*Action item:* From the first line of the listing below through the line with "El formato XML", transcribe exactly and skip the pictures.

*Records supplied:*
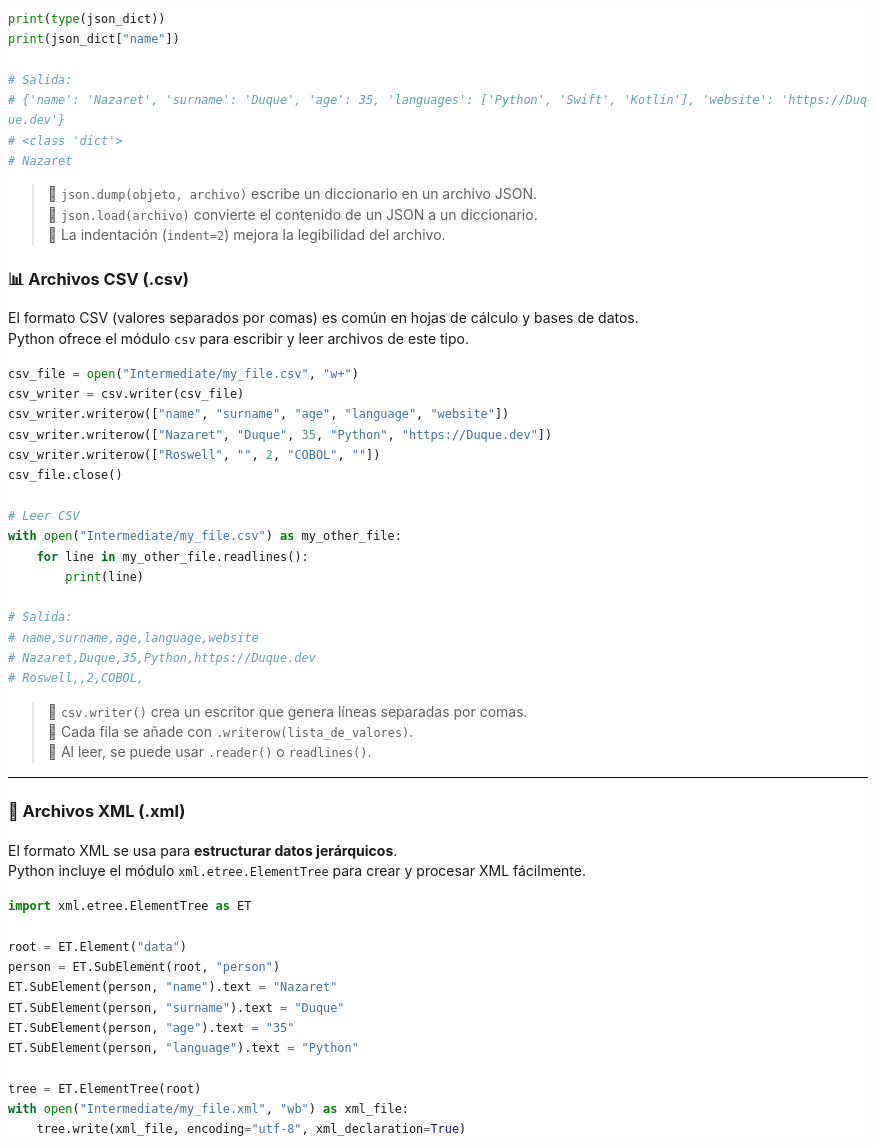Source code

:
 ```python
print(type(json_dict))
print(json_dict["name"])

# Salida:
# {'name': 'Nazaret', 'surname': 'Duque', 'age': 35, 'languages': ['Python', 'Swift', 'Kotlin'], 'website': 'https://Duque.dev'}
# <class 'dict'>
# Nazaret
```

> 🔹 `json.dump(objeto, archivo)` escribe un diccionario en un archivo JSON.  
> 🔹 `json.load(archivo)` convierte el contenido de un JSON a un diccionario.  
> 🔹 La indentación (`indent=2`) mejora la legibilidad del archivo.  

### 📊 Archivos CSV (.csv)

El formato CSV (valores separados por comas) es común en hojas de cálculo y bases de datos.  
Python ofrece el módulo `csv` para escribir y leer archivos de este tipo.
```python
csv_file = open("Intermediate/my_file.csv", "w+")
csv_writer = csv.writer(csv_file)
csv_writer.writerow(["name", "surname", "age", "language", "website"])
csv_writer.writerow(["Nazaret", "Duque", 35, "Python", "https://Duque.dev"])
csv_writer.writerow(["Roswell", "", 2, "COBOL", ""])
csv_file.close()

# Leer CSV
with open("Intermediate/my_file.csv") as my_other_file:
    for line in my_other_file.readlines():
        print(line)

# Salida:
# name,surname,age,language,website
# Nazaret,Duque,35,Python,https://Duque.dev
# Roswell,,2,COBOL,
```

> 🔹 `csv.writer()` crea un escritor que genera líneas separadas por comas.  
> 🔹 Cada fila se añade con `.writerow(lista_de_valores)`.  
> 🔹 Al leer, se puede usar `.reader()` o `readlines()`.  

---

### 🧾 Archivos XML (.xml)

El formato XML se usa para **estructurar datos jerárquicos**.  
Python incluye el módulo `xml.etree.ElementTree` para crear y procesar XML fácilmente.
```python
import xml.etree.ElementTree as ET

root = ET.Element("data")
person = ET.SubElement(root, "person")
ET.SubElement(person, "name").text = "Nazaret"
ET.SubElement(person, "surname").text = "Duque"
ET.SubElement(person, "age").text = "35"
ET.SubElement(person, "language").text = "Python"

tree = ET.ElementTree(root)
with open("Intermediate/my_file.xml", "wb") as xml_file:
    tree.write(xml_file, encoding="utf-8", xml_declaration=True)
```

*Task solution:*
Source code

:
 ```python
print(type(json_dict))
print(json_dict["name"])

# Salida:
# {'name': 'Nazaret', 'surname': 'Duque', 'age': 35, 'languages': ['Python', 'Swift', 'Kotlin'], 'website': 'https://Duque.dev'}
# <class 'dict'>
# Nazaret
```

> 🔹 `json.dump(objeto, archivo)` escribe un diccionario en un archivo JSON.  
> 🔹 `json.load(archivo)` convierte el contenido de un JSON a un diccionario.  
> 🔹 La indentación (`indent=2`) mejora la legibilidad del archivo.  

### 📊 Archivos CSV (.csv)

El formato CSV (valores separados por comas) es común en hojas de cálculo y bases de datos.  
Python ofrece el módulo `csv` para escribir y leer archivos de este tipo.
```python
csv_file = open("Intermediate/my_file.csv", "w+")
csv_writer = csv.writer(csv_file)
csv_writer.writerow(["name", "surname", "age", "language", "website"])
csv_writer.writerow(["Nazaret", "Duque", 35, "Python", "https://Duque.dev"])
csv_writer.writerow(["Roswell", "", 2, "COBOL", ""])
csv_file.close()

# Leer CSV
with open("Intermediate/my_file.csv") as my_other_file:
    for line in my_other_file.readlines():
        print(line)

# Salida:
# name,surname,age,language,website
# Nazaret,Duque,35,Python,https://Duque.dev
# Roswell,,2,COBOL,
```

> 🔹 `csv.writer()` crea un escritor que genera líneas separadas por comas.  
> 🔹 Cada fila se añade con `.writerow(lista_de_valores)`.  
> 🔹 Al leer, se puede usar `.reader()` o `readlines()`.  

---

### 🧾 Archivos XML (.xml)

El formato XML se usa para **estructurar datos jerárquicos**.  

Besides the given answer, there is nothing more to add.